The reporting extension hasn't been updated in ages. It's still at version 5.3 or something like that. In those versions, the Statistics tab used to be called Metadata View. And the reporting extension searches for that name. Which is why when you run a process with the reporting extension to export the Statistics tab, it outputs a blank report.

Elite II

Re: Export/Generate Report for Statistics from Results view

Hi,

actually that's not entirely true. You can very well use the Aggregate operator to count missing values.
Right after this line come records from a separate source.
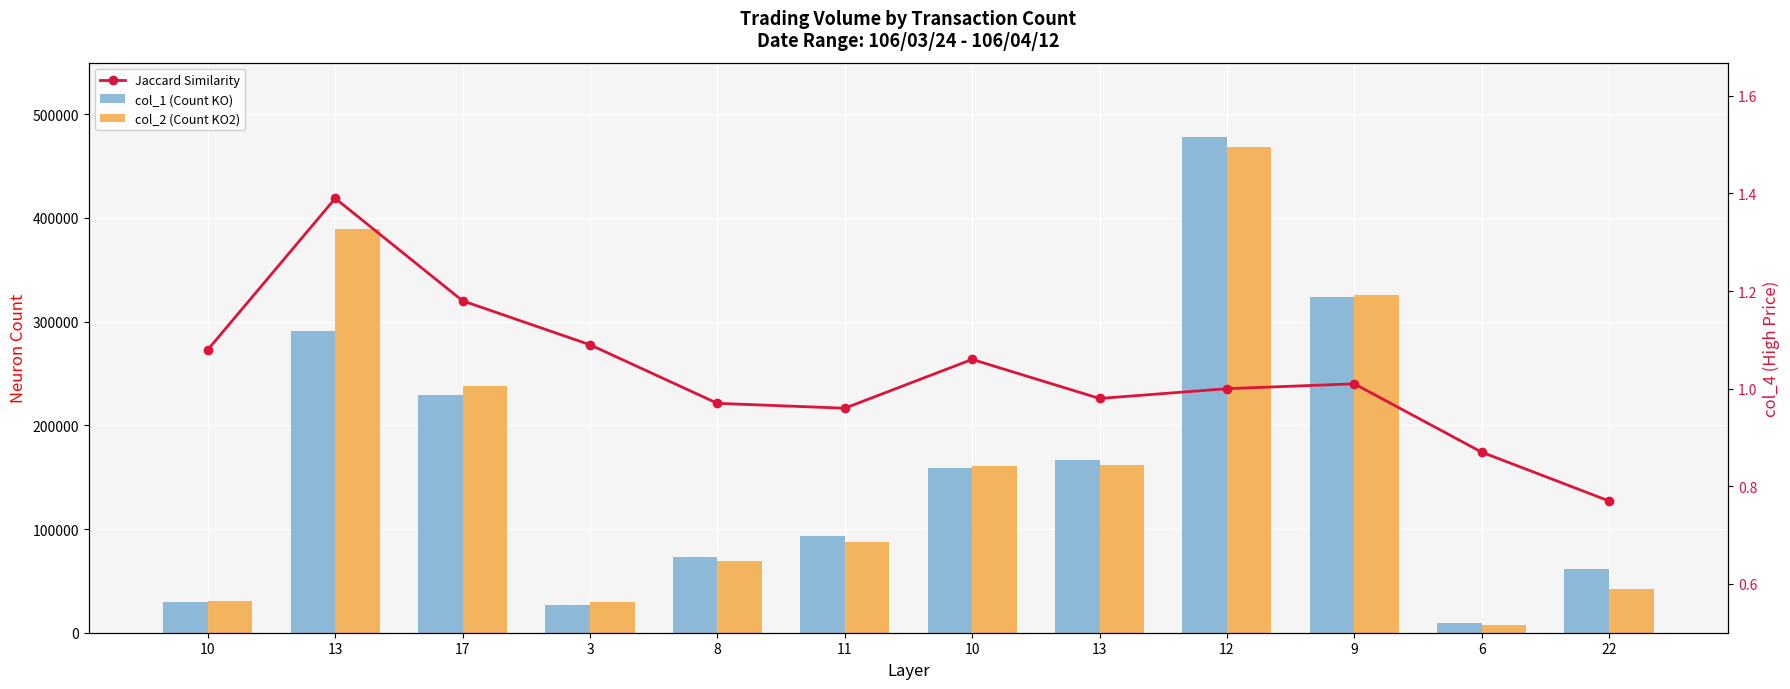

What is the value of the col_2 (Count KO2) bar at the 4th from the left?

29430.0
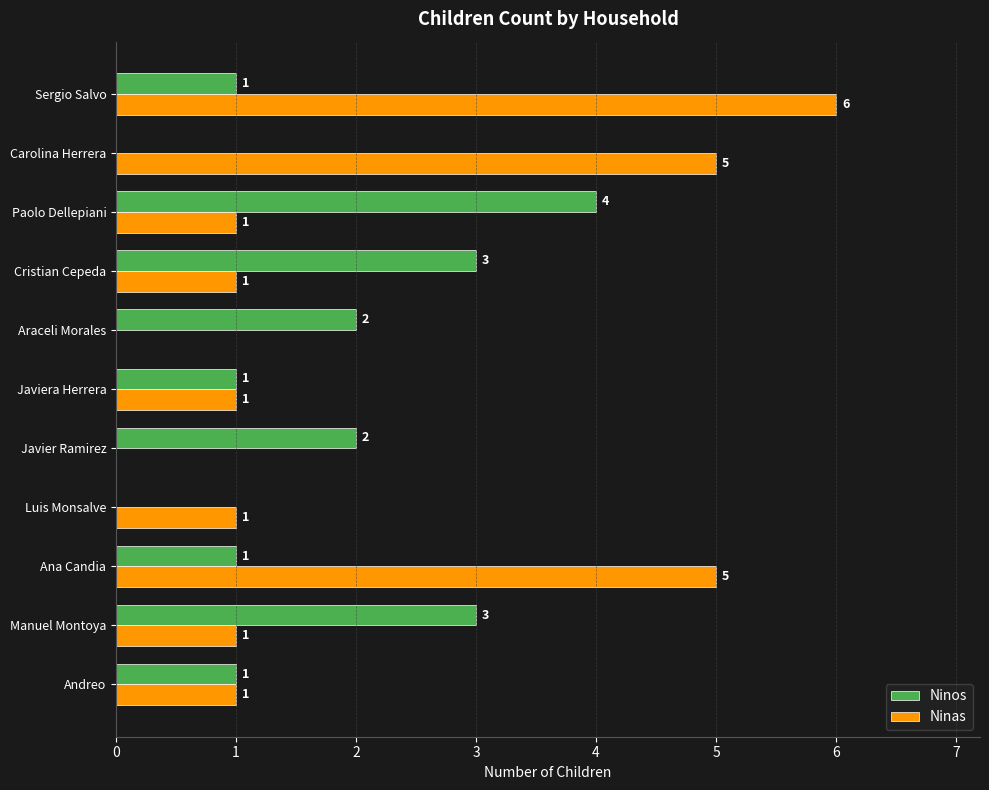

How many data points does each series have?

11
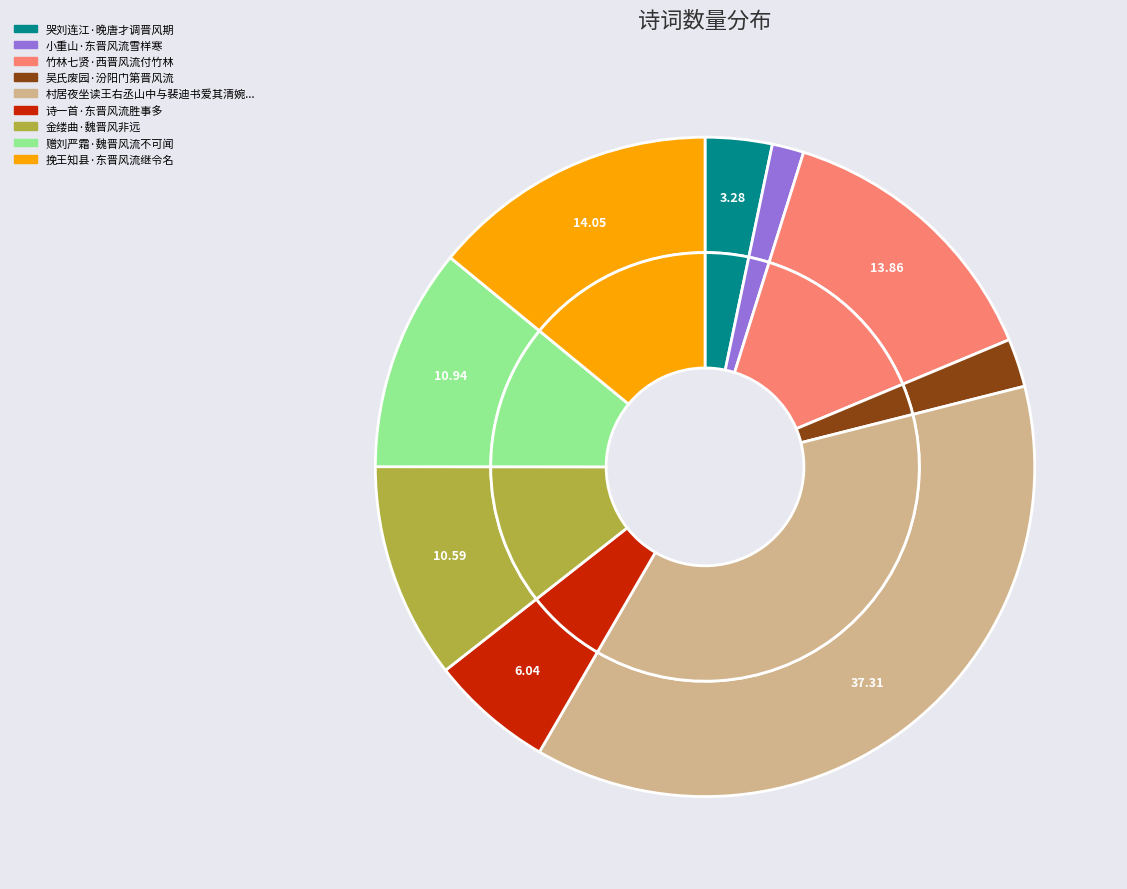

How many segments does this pie chart have?

9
I will post you a mockup process below.

 

Perhaps a good time to offer our professional support for this kind of questions? ;-)

 

<?xml version="1.0" encoding="UTF-8"?><process version="7.3.000">
  <context>
    <input/>
    <output/>
    <macros/>
  </context>
  <operator activated="true" class="process" compatibility="7.3.000" expanded="true" name="Process">
    <process expanded="true">
      <operator activated="true" class="retrieve" compatibility="7.3.000" expanded="true" height="68" name="Retrieve Labor-Negotiations" width="90" x="179" y="85">
        <parameter key="repository_entry" value="//Samples/data/Labor-Negotiations"/>
      </operator>
      <operator activated="true" class="extract_macro" compatibility="7.3.000" expanded="true" height="68" name="Extract Macro" width="90" x="313" y="85">
        <parameter key="macro" value="numberOfExamples"/>
        <list key="additional_macros"/>
      </operator>
      <operator activated="true" class="aggregate" compatibility="7.3.000" expanded="true" height="82" name="Aggregate (2)" width="90" x="447" y="85">
        <parameter key="use_default_aggregation" value="true"/>
        <parameter key="default_aggregation_function" value="count (ignoring missings)"/>
        <list key="aggregation_attributes"/>
      </operator>
      <operator activated="true" class="transpose" compatibility="7.3.000" expanded="true" height="82" name="Transpose" width="90" x="581" y="85"/>
      <operator activated="true" class="generate_attributes" compatibility="7.3.000" expanded="true" height="82" name="Generate Attributes" width="90" x="715" y="85">
        <list key="function_descriptions">
          <parameter key="Missings" value="parse(%{numberOfExamples}) - att_1"/>
        </list>
      </operator>
      <connect from_op="Retrieve Labor-Negotiations" from_port="output" to_op="Extract Macro" to_port="example set"/>
      <connect from_op="Extract Macro" from_port="example set" to_op="Aggregate (2)" to_port="example set input"/>
      <connect from_op="Aggregate (2)" from_port="example set output" to_op="Transpose" to_port="example set input"/>
      <connect from_op="Transpose" from_port="example set output" to_op="Generate Attributes" to_port="example set input"/>
      <connect from_op="Generate Attributes" from_port="example set output" to_port="result 1"/>
      <portSpacing port="source_input 1" spacing="0"/>
      <portSpacing port="sink_result 1" spacing="0"/>
      <portSpacing port="sink_result 2" spacing="0"/>
    </process>
  </operator>
</process>

 

 

 

Old World Computing - Establishing the Future

Professional consulting for your Data Science problems

Highlighted
Regular Contributor

Re: Export/Generate Report for Statistics from Results view

Thank you very much. Its not exactly the obvious solution but its A solution and I will happily accept it if it keeps my workflow within the RM ecosystem.